> Description of the task
Nothing but the lines from the one with "# - Paint a" down to the one with "pyautogui.moveTo(290, 122); pyautogui.dragTo(292, 141)" should be returned, exactly and with both ends included, from the material below.

> Given entries

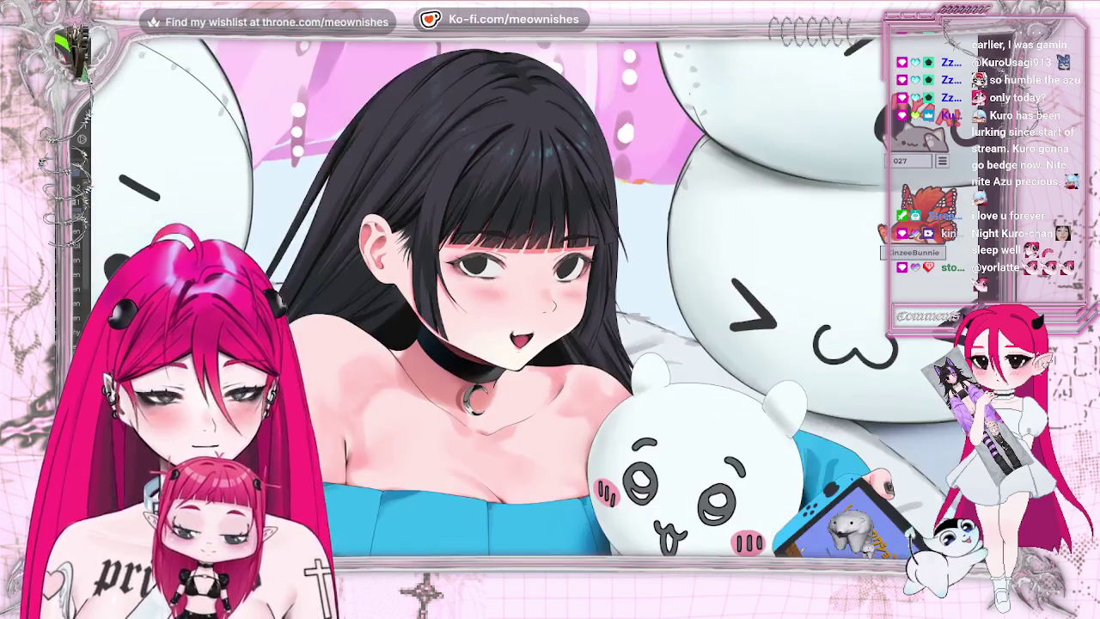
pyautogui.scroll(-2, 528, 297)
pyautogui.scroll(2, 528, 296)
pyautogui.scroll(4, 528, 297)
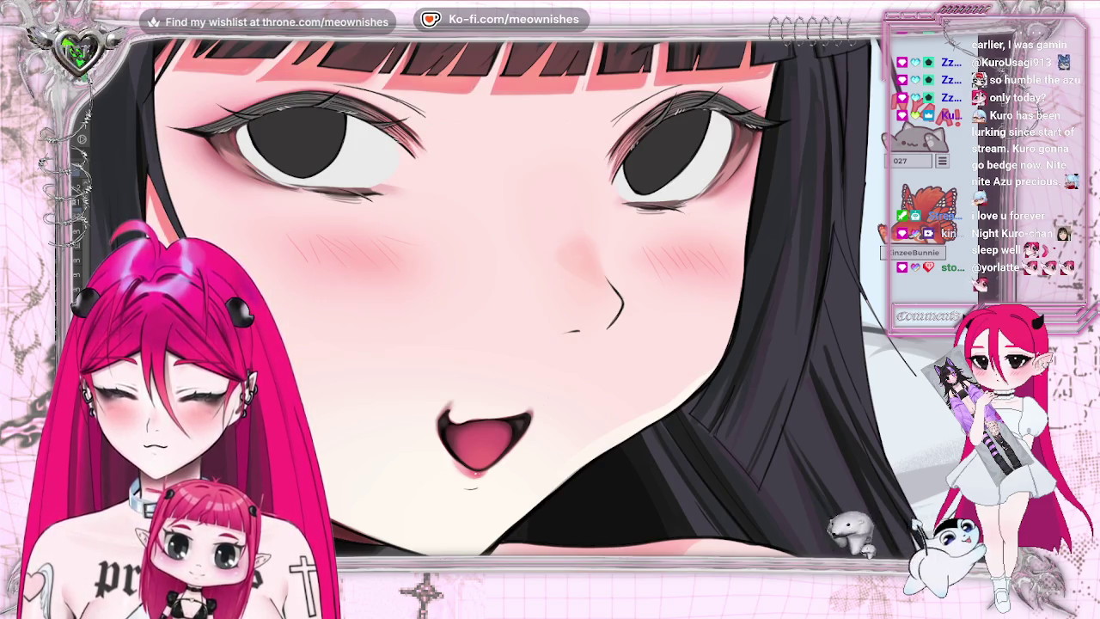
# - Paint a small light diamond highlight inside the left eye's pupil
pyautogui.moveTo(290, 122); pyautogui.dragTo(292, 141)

* * *

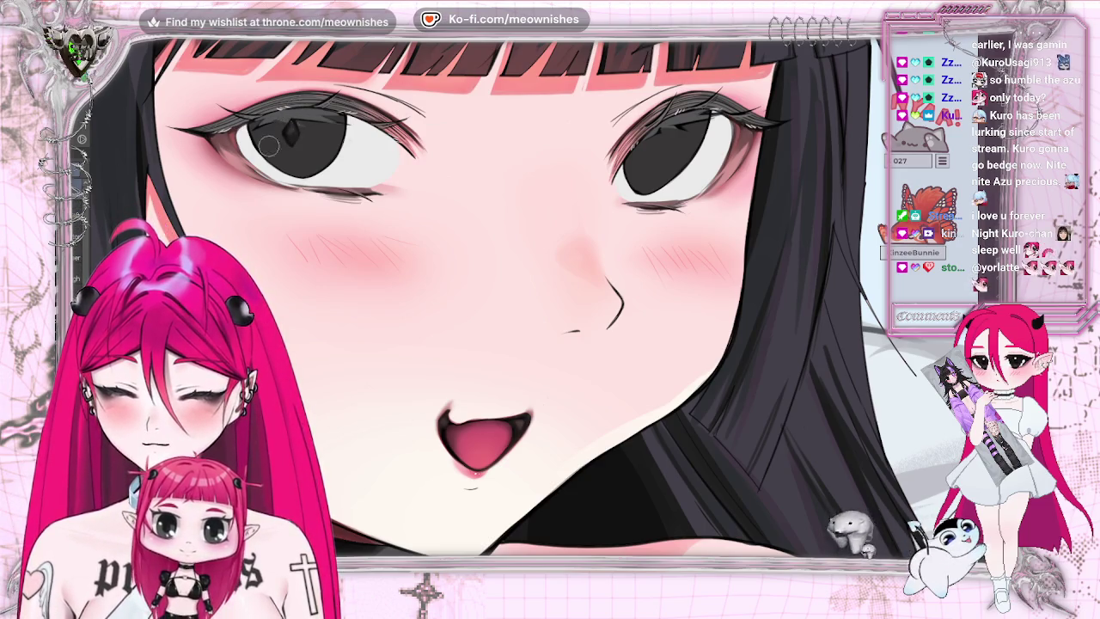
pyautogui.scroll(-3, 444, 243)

> Expected answer
# - Paint a small light diamond highlight inside the left eye's pupil
pyautogui.moveTo(290, 122); pyautogui.dragTo(292, 141)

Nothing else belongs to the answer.